AURA’s AI work centers around predictive analytics, deep learning, and data-augmented decision making. Training on large historical data sets allow AURA’s AI algorithms to support long-term strategic decisions, urgent tactical response, while also offering clients the best possible user experience.
Innovative AI algorithms being built by AURA will allow crucial decisions to be guided by data. AURA’s focus on AI is geared towards increasing the speed and efficiency of human-in-the-loop intelligence, not replacing human intelligence. Below are details about a few selected AURA AI products:
US Air Force aerial ports are responsible for moving nearly 300,000 tons of cargo per year.

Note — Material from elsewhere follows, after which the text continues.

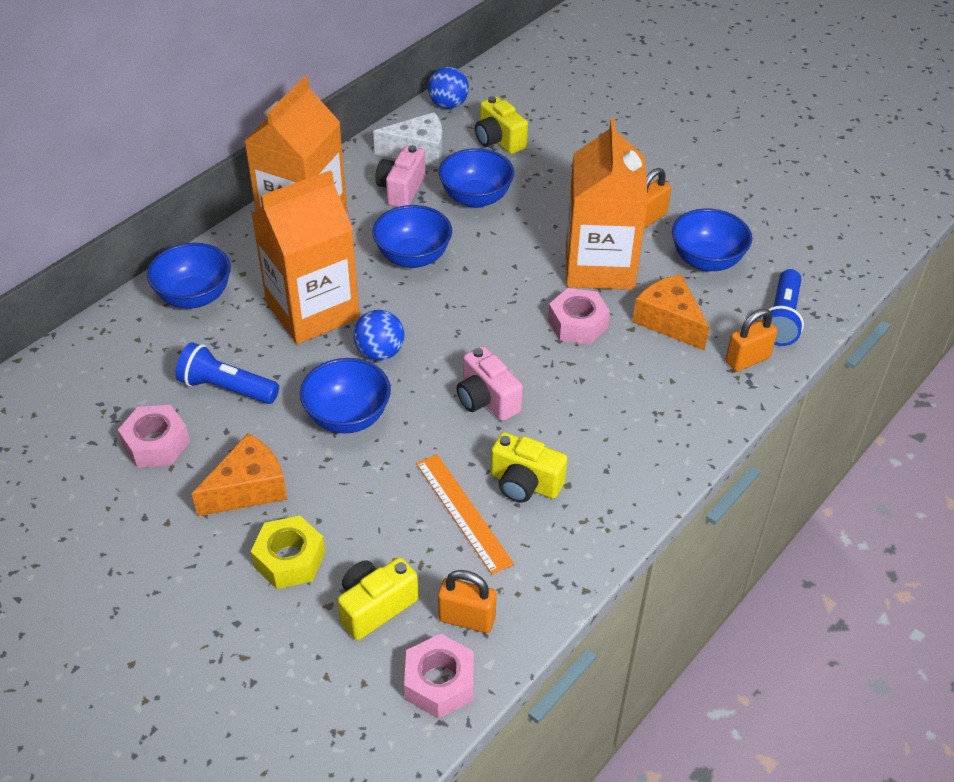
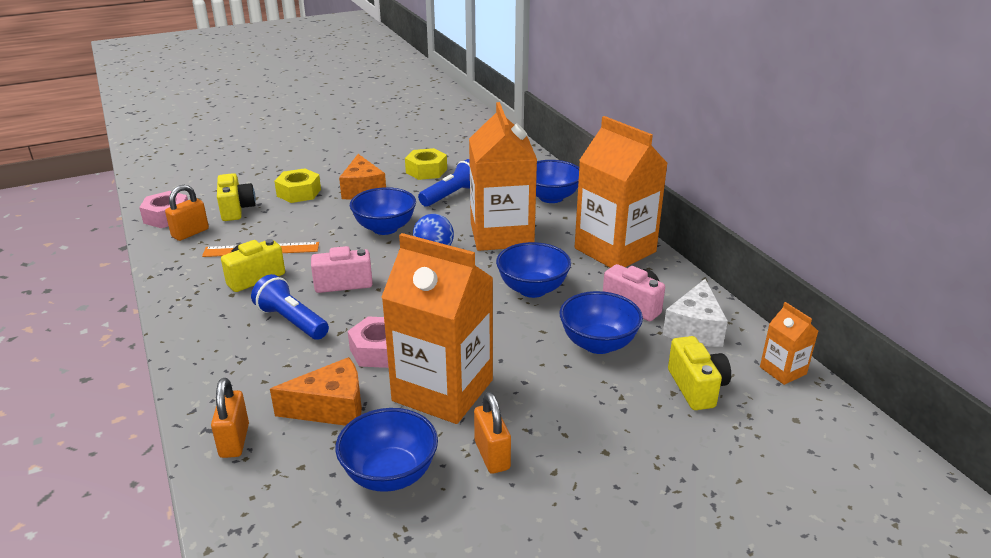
camera: 115 degrees right, 15 degrees down
(156, 444) = (426, 171): pink nut -> yellow nut
(448, 105) = (783, 370): blue ball -> orange carton
(499, 140) = (696, 387): yellow camera -> yellow camera turned 90 degrees clockwise
(781, 319) = (256, 495): blue flashlight -> blue flashlight (291, 321)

However, redundant manual processes and other inefficiencies create procedural waste which can be prevented through the application of AI. To solve these issues, AURA is developing Atticus™, a sustainable, end-to-end AI product with three major goals:
- pallet preparation recommendation
- readiness assessment
- cargo tracking
Given the uncertainty in the world today, aerial ports must be ready to ramp up operations quickly in the event of a conflict, and Atticus™ will play a key role in increasing readiness.
- OrbitOutlookOptimizer™ (O3)
As the number of satellites in orbit increase due to the commercialization of space technology, tracking of space debris must ensure that avoidable collisions do not occur. Non-traditional data sources, such as sensor observations from academia or industry, have not yet been properly utilized due to the difficulty of integrating them within traditional astrophysical calculations.
AURA is developing deep learning algorithms to not only unify disparate data types but also grade the uncertainty and usefulness of the non-traditional information.
Diminishing Manufacturing Source and Material Shortage (DMSMS) issues result when there is a loss (or impending loss) of component manufacturers or raw-materials suppliers, often in the context of electronic components. Many factors affect part obsolescence, but the majority of DMSMS concerns arise from technological improvements, decreased demand, and material shortages. Saker™ is a decision-augmentation system that greatly increases efficiency in the part replacement cycle by providing more structured and relevant information than is traditionally available, while scaling to meet user demand.